## Description of the task
In the data below, how many lines contain the string "http", counting case as significant? Reply with only the number.

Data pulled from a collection
::::::

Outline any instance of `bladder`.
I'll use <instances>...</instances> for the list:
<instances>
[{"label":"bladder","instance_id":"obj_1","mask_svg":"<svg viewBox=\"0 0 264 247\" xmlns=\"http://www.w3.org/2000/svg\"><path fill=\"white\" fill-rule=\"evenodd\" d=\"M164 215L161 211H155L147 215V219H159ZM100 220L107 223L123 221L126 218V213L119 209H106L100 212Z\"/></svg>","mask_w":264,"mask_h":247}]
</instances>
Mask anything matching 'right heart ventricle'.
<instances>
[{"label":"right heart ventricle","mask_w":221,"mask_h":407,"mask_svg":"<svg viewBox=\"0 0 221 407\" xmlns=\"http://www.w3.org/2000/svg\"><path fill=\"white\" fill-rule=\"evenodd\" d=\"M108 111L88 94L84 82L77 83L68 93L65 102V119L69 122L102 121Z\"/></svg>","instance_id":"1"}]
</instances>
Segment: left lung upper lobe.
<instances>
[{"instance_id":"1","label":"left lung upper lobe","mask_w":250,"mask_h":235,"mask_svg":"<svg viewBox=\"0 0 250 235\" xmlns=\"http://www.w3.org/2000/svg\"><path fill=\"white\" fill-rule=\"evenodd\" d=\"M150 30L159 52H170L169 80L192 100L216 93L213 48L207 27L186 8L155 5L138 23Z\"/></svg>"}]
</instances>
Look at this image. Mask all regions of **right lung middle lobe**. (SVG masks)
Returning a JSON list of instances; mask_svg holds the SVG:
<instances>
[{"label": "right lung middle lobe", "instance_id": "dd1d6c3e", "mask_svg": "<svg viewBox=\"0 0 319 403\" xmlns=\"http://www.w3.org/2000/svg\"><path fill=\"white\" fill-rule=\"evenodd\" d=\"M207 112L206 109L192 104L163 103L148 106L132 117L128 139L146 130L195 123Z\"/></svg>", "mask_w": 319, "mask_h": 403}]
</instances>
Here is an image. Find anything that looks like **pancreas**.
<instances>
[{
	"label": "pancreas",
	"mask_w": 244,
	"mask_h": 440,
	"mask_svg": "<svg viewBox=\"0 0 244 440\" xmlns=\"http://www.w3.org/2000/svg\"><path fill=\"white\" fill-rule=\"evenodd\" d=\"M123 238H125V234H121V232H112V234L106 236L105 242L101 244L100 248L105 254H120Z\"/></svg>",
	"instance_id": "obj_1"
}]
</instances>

::::::

## Output of the task
5